Menurut laporan yang dikeluarkan oleh UN Women dan Kantor PBB untuk Narkoba dan Kejahatan (UNODC) angka Femisida pada tahun 2023 cukup mencengangkan. Dimana, setiap 10 menit seorang perempuan pada tahun 2023 dibunuh oleh pasangan intim/anggota keluarganya.
Tahun 2024 menandai 25 tahun sejak PBB menetapkan 25 November, sebagai tanggal pembunuhan saudara perempuan Mirabal, yang menjadi simbol perlawanan demokratik dan feminis di Republik Dominika, PBB akan menyelenggarakan acara sehari penuh, untuk meluncurkan laporan dan berbagi praktik terbaik dalam mempercepat upaya untuk menghapuskan kekerasan terhadap perempuan dan anak perempuan.

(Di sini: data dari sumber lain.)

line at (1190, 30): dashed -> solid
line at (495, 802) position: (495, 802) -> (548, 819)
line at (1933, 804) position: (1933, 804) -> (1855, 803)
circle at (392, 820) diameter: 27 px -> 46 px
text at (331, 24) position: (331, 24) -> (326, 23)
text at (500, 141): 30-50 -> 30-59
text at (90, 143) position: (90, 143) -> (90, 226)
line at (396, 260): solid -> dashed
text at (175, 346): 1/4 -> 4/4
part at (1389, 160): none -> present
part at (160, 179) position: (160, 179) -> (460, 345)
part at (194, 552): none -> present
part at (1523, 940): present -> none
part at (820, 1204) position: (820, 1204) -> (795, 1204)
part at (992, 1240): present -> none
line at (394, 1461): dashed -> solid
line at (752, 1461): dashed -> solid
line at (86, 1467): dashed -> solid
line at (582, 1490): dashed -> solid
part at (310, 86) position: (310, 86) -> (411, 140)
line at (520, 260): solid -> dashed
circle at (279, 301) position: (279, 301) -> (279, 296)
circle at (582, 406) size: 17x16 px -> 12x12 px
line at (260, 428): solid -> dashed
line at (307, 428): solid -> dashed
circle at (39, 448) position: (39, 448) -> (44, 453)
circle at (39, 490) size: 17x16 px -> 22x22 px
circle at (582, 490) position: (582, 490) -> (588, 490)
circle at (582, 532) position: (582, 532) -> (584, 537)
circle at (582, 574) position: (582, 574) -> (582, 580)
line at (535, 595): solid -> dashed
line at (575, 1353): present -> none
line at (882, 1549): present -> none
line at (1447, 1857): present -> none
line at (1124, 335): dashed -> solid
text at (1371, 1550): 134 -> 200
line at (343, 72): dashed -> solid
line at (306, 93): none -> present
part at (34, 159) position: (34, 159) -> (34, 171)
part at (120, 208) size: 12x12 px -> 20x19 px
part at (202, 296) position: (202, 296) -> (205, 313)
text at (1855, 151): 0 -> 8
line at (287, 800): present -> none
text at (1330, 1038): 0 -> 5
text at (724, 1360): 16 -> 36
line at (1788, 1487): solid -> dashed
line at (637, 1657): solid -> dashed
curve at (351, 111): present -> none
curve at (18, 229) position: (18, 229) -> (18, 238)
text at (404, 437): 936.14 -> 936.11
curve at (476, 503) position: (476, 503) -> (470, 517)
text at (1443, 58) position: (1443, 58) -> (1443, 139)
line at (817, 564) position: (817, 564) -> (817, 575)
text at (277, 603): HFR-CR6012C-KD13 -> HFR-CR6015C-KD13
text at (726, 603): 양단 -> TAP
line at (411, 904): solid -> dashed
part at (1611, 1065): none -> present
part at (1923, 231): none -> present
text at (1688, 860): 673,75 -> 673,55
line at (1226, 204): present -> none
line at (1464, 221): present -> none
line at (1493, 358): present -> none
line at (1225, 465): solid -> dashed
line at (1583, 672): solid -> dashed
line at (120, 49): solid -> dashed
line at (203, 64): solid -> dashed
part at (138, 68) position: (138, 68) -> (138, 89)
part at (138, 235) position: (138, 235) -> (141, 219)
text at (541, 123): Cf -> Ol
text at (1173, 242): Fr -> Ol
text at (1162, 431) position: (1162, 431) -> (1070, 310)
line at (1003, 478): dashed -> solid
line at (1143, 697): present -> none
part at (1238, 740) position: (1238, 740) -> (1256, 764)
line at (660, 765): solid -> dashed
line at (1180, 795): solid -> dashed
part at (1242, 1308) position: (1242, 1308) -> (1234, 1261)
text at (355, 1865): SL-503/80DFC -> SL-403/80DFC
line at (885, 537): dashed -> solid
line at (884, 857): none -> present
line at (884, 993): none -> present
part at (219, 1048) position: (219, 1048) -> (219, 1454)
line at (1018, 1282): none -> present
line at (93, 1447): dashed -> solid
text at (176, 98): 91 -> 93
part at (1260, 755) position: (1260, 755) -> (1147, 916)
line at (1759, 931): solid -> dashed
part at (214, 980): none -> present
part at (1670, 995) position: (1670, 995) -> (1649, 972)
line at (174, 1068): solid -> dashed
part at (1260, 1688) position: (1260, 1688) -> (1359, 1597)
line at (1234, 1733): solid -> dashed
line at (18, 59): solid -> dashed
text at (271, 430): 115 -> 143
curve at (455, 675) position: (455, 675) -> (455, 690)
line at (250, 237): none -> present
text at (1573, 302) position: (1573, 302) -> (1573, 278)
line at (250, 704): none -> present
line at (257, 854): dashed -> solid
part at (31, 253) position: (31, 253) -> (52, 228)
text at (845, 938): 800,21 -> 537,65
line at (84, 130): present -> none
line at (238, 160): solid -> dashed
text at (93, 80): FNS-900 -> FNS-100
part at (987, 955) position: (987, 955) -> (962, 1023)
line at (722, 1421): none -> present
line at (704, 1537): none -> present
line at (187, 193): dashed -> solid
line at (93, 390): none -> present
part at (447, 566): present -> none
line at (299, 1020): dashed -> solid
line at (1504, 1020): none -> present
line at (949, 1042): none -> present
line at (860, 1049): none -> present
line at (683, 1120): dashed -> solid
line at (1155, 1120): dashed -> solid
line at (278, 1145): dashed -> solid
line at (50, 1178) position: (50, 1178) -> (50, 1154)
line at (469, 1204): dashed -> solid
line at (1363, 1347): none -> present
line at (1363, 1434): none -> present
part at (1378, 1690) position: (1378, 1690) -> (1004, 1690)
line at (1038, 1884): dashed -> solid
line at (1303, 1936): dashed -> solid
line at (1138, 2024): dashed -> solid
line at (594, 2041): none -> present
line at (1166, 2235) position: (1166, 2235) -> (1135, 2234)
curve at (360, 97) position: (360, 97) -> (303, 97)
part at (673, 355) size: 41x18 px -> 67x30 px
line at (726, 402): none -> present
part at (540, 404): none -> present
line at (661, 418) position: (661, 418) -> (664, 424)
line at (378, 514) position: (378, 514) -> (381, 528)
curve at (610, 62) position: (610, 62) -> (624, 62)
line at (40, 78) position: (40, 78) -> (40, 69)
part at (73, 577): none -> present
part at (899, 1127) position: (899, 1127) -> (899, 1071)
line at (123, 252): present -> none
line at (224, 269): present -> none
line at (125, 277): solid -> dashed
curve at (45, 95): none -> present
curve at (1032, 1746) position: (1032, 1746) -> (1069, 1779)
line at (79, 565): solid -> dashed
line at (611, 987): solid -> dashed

Anggota NOW dapat lebih mendukung Hari Internasional untuk Penghapusan Kekerasan terhadap Perempuan dengan berpartisipasi dalam 16 Hari Aksi Melawan Kekerasan dalam Rumah Tangga yang dimulai pada 25 November dan berakhir pada 10 Desember 2024, yang merupakan Hari Hak Asasi Manusia Internasional. Berikut adalah catatan konsep dari UN Women pada 16 Hari Aktivisme, menuju 30 tahun Deklarasi dan Platform Aksi Beijing.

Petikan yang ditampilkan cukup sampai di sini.